_TO DO_: Only one stretch of the data is wanted: the line containing "pinky tip: (50, 965)", the line containing "pinky mcp: (784, 672)", and every line between them, copied exactly.
== AVAILABLE RECORDS
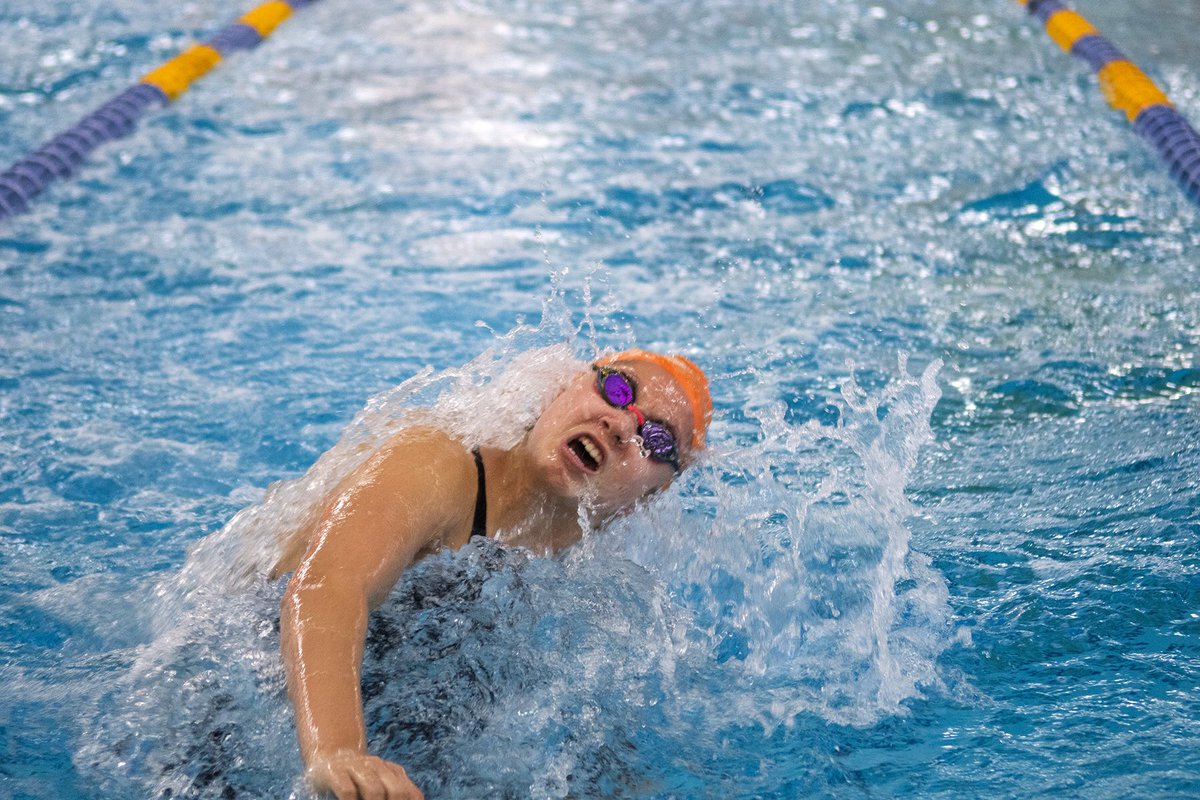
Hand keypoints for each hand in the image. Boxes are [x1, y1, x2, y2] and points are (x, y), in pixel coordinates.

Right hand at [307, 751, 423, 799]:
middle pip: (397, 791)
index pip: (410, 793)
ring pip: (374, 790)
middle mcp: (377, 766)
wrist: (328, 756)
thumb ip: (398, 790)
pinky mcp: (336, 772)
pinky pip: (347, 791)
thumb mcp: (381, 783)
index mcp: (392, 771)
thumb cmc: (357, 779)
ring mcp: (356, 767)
====
== AVAILABLE RECORDS
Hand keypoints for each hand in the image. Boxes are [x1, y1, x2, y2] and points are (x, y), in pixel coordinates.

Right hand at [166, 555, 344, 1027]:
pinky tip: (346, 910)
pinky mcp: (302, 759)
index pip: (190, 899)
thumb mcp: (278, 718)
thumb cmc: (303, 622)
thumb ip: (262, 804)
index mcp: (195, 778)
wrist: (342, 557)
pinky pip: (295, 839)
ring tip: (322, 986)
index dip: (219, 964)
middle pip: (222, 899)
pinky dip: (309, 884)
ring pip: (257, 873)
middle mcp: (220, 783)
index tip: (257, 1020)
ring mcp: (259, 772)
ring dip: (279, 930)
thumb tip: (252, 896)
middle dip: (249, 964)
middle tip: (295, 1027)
====
== AVAILABLE RECORDS
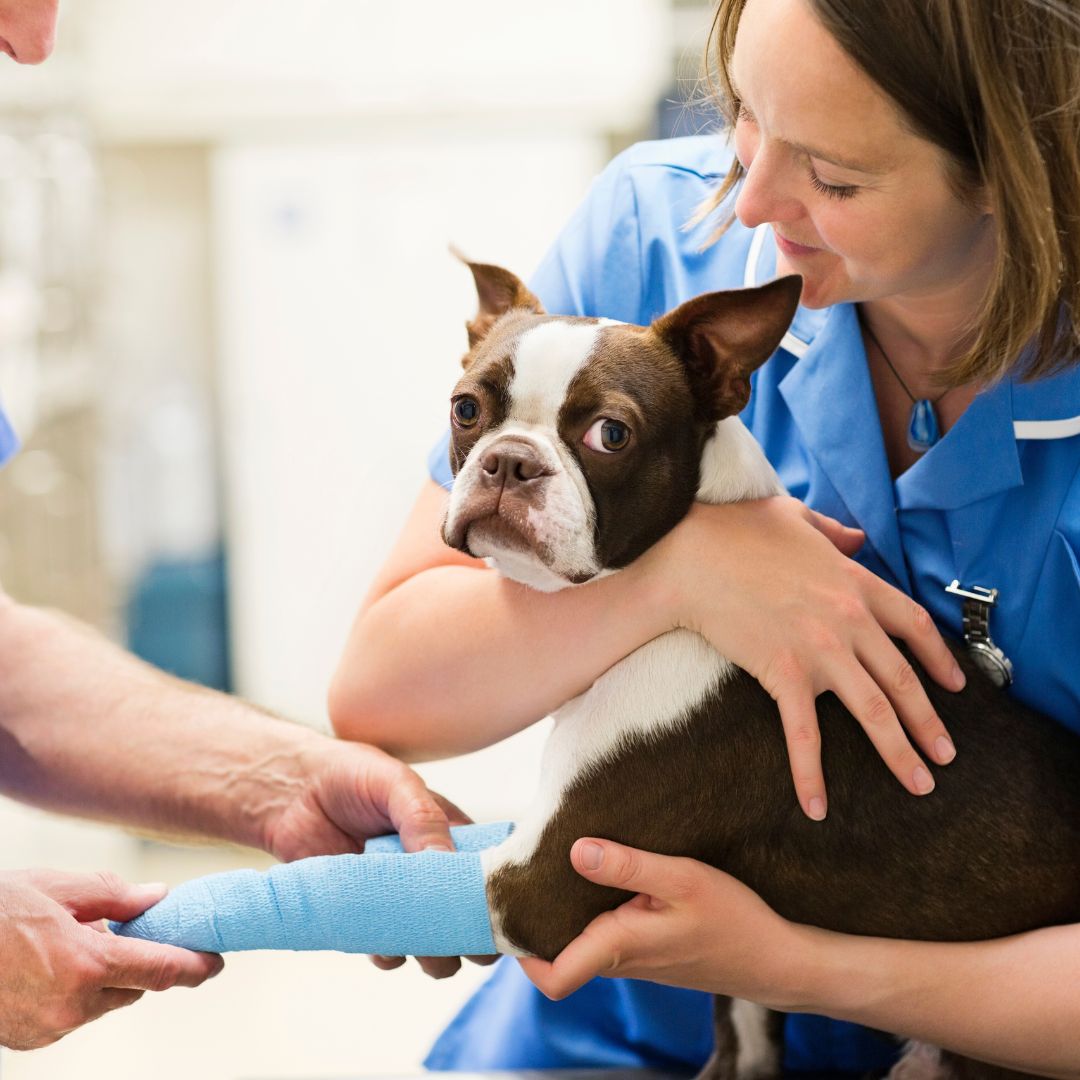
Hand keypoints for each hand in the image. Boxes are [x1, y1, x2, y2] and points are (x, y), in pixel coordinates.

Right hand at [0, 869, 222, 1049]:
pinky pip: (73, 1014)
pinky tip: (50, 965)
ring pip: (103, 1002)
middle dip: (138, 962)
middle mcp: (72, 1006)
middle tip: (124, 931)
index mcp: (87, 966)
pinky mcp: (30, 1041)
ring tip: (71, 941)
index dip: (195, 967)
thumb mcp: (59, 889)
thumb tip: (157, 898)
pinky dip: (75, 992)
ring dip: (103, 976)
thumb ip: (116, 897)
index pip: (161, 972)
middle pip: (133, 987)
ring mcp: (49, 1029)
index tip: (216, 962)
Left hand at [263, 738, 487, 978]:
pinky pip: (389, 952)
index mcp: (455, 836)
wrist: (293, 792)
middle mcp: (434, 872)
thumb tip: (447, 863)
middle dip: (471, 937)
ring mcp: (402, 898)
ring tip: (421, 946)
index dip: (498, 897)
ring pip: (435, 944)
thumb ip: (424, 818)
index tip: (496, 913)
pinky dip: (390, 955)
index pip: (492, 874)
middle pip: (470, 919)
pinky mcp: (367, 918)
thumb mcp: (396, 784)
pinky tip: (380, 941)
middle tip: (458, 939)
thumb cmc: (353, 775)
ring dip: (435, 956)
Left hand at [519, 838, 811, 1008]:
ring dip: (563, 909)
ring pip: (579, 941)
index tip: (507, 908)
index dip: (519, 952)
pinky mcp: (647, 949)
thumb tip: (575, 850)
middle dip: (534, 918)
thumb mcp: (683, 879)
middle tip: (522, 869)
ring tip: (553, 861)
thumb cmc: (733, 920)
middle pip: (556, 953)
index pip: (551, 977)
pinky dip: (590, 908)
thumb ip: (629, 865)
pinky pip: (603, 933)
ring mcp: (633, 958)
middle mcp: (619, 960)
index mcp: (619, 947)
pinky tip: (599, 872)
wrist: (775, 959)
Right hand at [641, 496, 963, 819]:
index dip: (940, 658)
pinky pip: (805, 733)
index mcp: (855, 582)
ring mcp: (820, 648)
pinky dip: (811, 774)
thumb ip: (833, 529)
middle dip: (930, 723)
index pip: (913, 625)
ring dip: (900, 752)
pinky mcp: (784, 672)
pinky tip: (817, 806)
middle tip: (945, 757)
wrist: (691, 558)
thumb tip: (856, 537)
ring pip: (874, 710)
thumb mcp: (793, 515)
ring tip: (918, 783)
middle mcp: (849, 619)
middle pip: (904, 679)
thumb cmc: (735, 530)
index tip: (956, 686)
====
_EXERCISE RESPONSE_:
pinky tip: (50, 965)
ring pip: (103, 1002)
middle dip: (138, 962)
middle mcp: (72, 1006)
middle tip: (124, 931)
index mcp: (87, 966)
pinky mcp: (30, 1041)
ring tip: (71, 941)
index dip: (195, 967)
thumb mcp: (59, 889)
thumb tip: (157, 898)
pinky dip: (75, 992)
ring dip: (103, 976)
thumb ip: (116, 897)
index pip: (161, 972)
middle pip: (133, 987)
ring mcp: (49, 1029)
index tip: (216, 962)
Left hand at [263, 738, 487, 978]:
pinky pip: (389, 952)
index mcp: (455, 836)
wrist: (293, 792)
middle mcp: (434, 872)
thumb tip: (447, 863)
middle dip: (471, 937)
ring mcp: (402, 898)
ring tip: (421, 946)
index dip: (498, 897)
ring pip: (435, 944)
thumb ip: (424, 818)
index tip: (496, 913)
pinky dip: (390, 955)
index pip: (492, 874)
middle pip: (470, 919)
pinky mcp: (367, 918)
thumb mcp: (396, 784)
pinky tip: (380, 941)
middle tip: (458, 939)
thumb cmc: (353, 775)
ring dip: (435, 956)
Left hand at [519, 838, 811, 1008]:
ring dip: (563, 909)
ring pip: (579, 941)
index tip: (507, 908)
index dip: (519, 952)
pinky mcp: (647, 949)
thumb tip: (575, 850)
middle dip: (534, 918)
thumb mcp: (683, 879)
middle tip: (522, 869)
ring tip: (553, 861)
thumb cmc: (733, 920)
middle pip: (556, 953)
index pip: (551, 977)
pinky dip: (590, 908)
thumb ip: (629, 865)
pinky pip: (603, 933)
ring mcp: (633, 958)
middle mcp: (619, 960)
index mcp: (619, 947)
pinky tip: (599, 872)
wrist: (775, 959)
Right hand at [641, 496, 963, 819]:
index dip: (940, 658)
pinky pip: (805, 733)
index mcp: (855, 582)
ring mcp: (820, 648)
pinky dip: (811, 774)
thumb ip: (833, 529)
middle dip: (930, 723)
index pip: (913, 625)
ring dip: (900, 752)
pinky mcp: (784, 672)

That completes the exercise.